:: Supplied material ::
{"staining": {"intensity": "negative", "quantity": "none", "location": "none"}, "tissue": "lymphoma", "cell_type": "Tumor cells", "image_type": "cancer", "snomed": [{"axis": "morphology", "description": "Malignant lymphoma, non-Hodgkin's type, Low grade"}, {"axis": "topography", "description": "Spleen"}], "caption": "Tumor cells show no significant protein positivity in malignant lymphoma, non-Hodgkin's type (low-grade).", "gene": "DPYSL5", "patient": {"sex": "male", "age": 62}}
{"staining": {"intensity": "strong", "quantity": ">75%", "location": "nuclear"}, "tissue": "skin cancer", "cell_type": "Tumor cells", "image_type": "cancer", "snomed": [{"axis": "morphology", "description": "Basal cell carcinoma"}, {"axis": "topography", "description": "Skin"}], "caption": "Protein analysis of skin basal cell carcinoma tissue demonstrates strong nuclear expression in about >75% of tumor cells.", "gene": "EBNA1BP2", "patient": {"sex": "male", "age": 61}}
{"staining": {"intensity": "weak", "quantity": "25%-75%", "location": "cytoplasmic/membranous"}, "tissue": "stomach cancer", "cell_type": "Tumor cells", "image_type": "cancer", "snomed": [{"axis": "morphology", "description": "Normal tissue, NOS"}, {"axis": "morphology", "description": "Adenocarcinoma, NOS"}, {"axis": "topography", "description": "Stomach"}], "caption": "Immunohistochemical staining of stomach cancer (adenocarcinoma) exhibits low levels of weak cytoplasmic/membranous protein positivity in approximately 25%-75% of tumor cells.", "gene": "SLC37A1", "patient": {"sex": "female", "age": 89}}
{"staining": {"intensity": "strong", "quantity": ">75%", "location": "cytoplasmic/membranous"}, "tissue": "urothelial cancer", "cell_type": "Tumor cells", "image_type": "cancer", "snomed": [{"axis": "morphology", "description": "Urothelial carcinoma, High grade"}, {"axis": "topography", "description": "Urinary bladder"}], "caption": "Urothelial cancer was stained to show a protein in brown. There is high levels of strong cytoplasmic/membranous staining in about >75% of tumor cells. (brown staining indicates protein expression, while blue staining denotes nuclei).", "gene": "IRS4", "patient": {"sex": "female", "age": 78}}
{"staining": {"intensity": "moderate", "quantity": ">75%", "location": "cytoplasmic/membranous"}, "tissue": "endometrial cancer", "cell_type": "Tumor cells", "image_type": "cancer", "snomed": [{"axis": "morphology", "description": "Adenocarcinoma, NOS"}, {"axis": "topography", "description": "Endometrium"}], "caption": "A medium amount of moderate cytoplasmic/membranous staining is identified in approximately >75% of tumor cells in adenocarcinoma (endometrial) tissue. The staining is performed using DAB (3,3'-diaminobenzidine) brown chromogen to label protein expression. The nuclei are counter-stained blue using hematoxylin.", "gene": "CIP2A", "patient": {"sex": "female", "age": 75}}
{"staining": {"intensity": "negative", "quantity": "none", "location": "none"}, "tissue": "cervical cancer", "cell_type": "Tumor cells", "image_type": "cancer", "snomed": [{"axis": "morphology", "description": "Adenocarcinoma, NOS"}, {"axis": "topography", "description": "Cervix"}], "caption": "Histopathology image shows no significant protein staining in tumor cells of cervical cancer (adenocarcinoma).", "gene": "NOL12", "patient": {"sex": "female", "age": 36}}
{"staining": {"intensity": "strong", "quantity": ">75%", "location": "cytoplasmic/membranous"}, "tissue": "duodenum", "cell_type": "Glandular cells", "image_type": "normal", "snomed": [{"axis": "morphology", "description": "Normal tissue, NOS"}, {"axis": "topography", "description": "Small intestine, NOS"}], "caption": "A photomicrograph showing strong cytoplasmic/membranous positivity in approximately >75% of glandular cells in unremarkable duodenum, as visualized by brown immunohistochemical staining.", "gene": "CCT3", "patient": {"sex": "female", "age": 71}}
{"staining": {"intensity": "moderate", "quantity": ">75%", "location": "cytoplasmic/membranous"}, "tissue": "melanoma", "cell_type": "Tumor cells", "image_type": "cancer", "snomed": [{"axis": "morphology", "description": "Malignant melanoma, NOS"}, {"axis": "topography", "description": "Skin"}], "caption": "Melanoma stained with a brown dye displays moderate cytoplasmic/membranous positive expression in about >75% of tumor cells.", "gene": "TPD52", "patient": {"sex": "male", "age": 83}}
:::
Requirement: Each record must be transcribed word for word.

Task solution:
{"staining": {"intensity": "negative", "quantity": "none", "location": "none"}, "tissue": "lymphoma", "cell_type": "Tumor cells", "image_type": "cancer", "snomed": [{"axis": "morphology", "description": "Malignant lymphoma, non-Hodgkin's type, Low grade"}, {"axis": "topography", "description": "Spleen"}], "caption": "Tumor cells show no significant protein positivity in malignant lymphoma, non-Hodgkin's type (low-grade).", "gene": "DPYSL5", "patient": {"sex": "male", "age": 62}}
{"staining": {"intensity": "strong", "quantity": ">75%", "location": "nuclear"}, "tissue": "skin cancer", "cell_type": "Tumor cells", "image_type": "cancer", "snomed": [{"axis": "morphology", "description": "Basal cell carcinoma"}, {"axis": "topography", "description": "Skin"}], "caption": "Protein analysis of skin basal cell carcinoma tissue demonstrates strong nuclear expression in about >75% of tumor cells.", "gene": "EBNA1BP2", "patient": {"sex": "male", "age": 61}}
{"staining": {"intensity": "weak", "quantity": "25%-75%", "location": "cytoplasmic/membranous"}, "tissue": "stomach cancer", "cell_type": "Tumor cells", "image_type": "cancer", "snomed": [{"axis": "morphology", "description": "Normal tissue, NOS"}, {"axis": "morphology", "description": "Adenocarcinoma, NOS"}, {"axis": "topography", "description": "Stomach"}], "caption": "Immunohistochemical staining of stomach cancer (adenocarcinoma) exhibits low levels of weak cytoplasmic/membranous protein positivity in approximately 25%-75% of tumor cells.", "gene": "SLC37A1", "patient": {"sex": "female", "age": 89}}
{"staining": {"intensity": "strong", "quantity": ">75%", "location": "cytoplasmic/membranous"}, "tissue": "urothelial cancer", "cell_type": "Tumor cells", "image_type": "cancer", "snomed": [{"axis": "morphology", "description": "Urothelial carcinoma, High grade"}, {"axis": "topography", "description": "Urinary bladder"}], "caption": "Urothelial cancer was stained to show a protein in brown. There is high levels of strong cytoplasmic/membranous staining in about >75% of tumor cells. (brown staining indicates protein expression, while blue staining denotes nuclei).", "gene": "IRS4", "patient": {"sex": "female", "age": 78}}
{"staining": {"intensity": "moderate", "quantity": ">75%", "location": "cytoplasmic/membranous"}, "tissue": "endometrial cancer", "cell_type": "Tumor cells", "image_type": "cancer", "snomed": [{"axis": "morphology", "description": "Adenocarcinoma, NOS"}, {"axis": "topography", "description": "Endometrium"}], "caption": "A medium amount of moderate cytoplasmic/membranous staining is identified in approximately >75% of tumor cells in adenocarcinoma (endometrial) tissue. The staining is performed using DAB (3,3'-diaminobenzidine) brown chromogen to label protein expression. The nuclei are counter-stained blue using hematoxylin.", "gene": "CIP2A", "patient": {"sex": "female", "age": 75}}
{"staining": {"intensity": "negative", "quantity": "none", "location": "none"}, "tissue": "cervical cancer", "cell_type": "Tumor cells", "image_type": "cancer", "snomed": [{"axis": "morphology", "description": "Adenocarcinoma, NOS"}, {"axis": "topography", "description": "Cervix"}], "caption": "Histopathology image shows no significant protein staining in tumor cells of cervical cancer (adenocarcinoma).", "gene": "NOL12", "patient": {"sex": "female", "age": 36}}
{"staining": {"intensity": "strong", "quantity": ">75%", "location": "cytoplasmic/membranous"}, "tissue": "duodenum", "cell_type": "Glandular cells", "image_type": "normal", "snomed": [{"axis": "morphology", "description": "Normal tissue, NOS"}, {"axis": "topography", "description": "Small intestine, NOS"}], "caption": "A photomicrograph showing strong cytoplasmic/membranous positivity in approximately >75% of glandular cells in unremarkable duodenum, as visualized by brown immunohistochemical staining.", "gene": "CCT3", "patient": {"sex": "female", "age": 71}}
{"staining": {"intensity": "moderate", "quantity": ">75%", "location": "cytoplasmic/membranous"}, "tissue": "melanoma", "cell_type": "Tumor cells", "image_type": "cancer", "snomed": [{"axis": "morphology", "description": "Malignant melanoma, NOS"}, {"axis": "topography", "description": "Skin"}], "caption": "Melanoma stained with a brown dye displays moderate cytoplasmic/membranous positive expression in about >75% of tumor cells.", "gene": "TPD52", "patient": {"sex": "male", "age": 83}}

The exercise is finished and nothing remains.